• [JOB ITEM]: Please return, exactly and only, the lines beginning at the top of the entries below and ending with the line containing "DNA Core Service/Quote Request Form"; keep out the pictures.

★ ★ ★

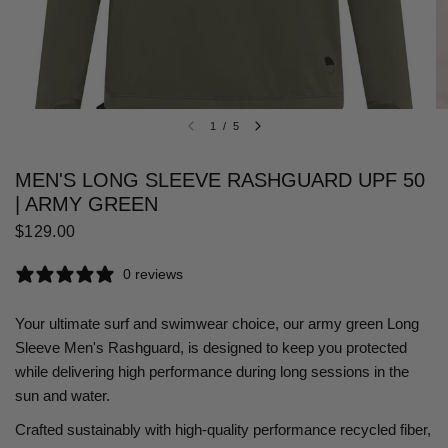
1
/
5
MEN'S LONG SLEEVE RASHGUARD UPF 50
| ARMY GREEN
$129.00
0 reviews
Your ultimate surf and swimwear choice, our army green Long
Sleeve Men's Rashguard, is designed to keep you protected
while delivering high performance during long sessions in the
sun and water.
Crafted sustainably with high-quality performance recycled fiber,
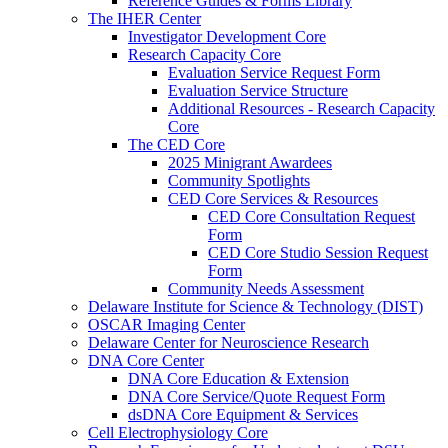
Reference Guides & Forms Library
The IHER Center
Investigator Development Core
Research Capacity Core
Evaluation Service Request Form
Evaluation Service Structure
Additional Resources - Research Capacity
Core
The CED Core
2025 Minigrant Awardees
Community Spotlights
CED Core Services & Resources
CED Core Consultation Request
Form
CED Core Studio Session Request
Form
Community Needs Assessment
Delaware Institute for Science & Technology (DIST)
OSCAR Imaging Center
Delaware Center for Neuroscience Research
DNA Core Center
DNA Core Education & Extension
DNA Core Service/Quote Request Form
dsDNA Core Equipment & Services
Cell Electrophysiology Core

★ ★ ★

• [YOUR RESPONSE]:
1
/
5
MEN'S LONG SLEEVE RASHGUARD UPF 50
| ARMY GREEN
$129.00
0 reviews
Your ultimate surf and swimwear choice, our army green Long
Sleeve Men's Rashguard, is designed to keep you protected
while delivering high performance during long sessions in the
sun and water.
Crafted sustainably with high-quality performance recycled fiber,
Reference Guides & Forms Library
The IHER Center
Investigator Development Core
Research Capacity Core
Evaluation Service Request Form
Evaluation Service Structure
Additional Resources - Research Capacity
Core
The CED Core
2025 Minigrant Awardees
Community Spotlights
CED Core Services & Resources
CED Core Consultation Request
Form
CED Core Studio Session Request
Form
Community Needs Assessment
Delaware Institute for Science & Technology (DIST)
OSCAR Imaging Center
Delaware Center for Neuroscience Research
DNA Core Center
DNA Core Education & Extension
DNA Core Service/Quote Request Form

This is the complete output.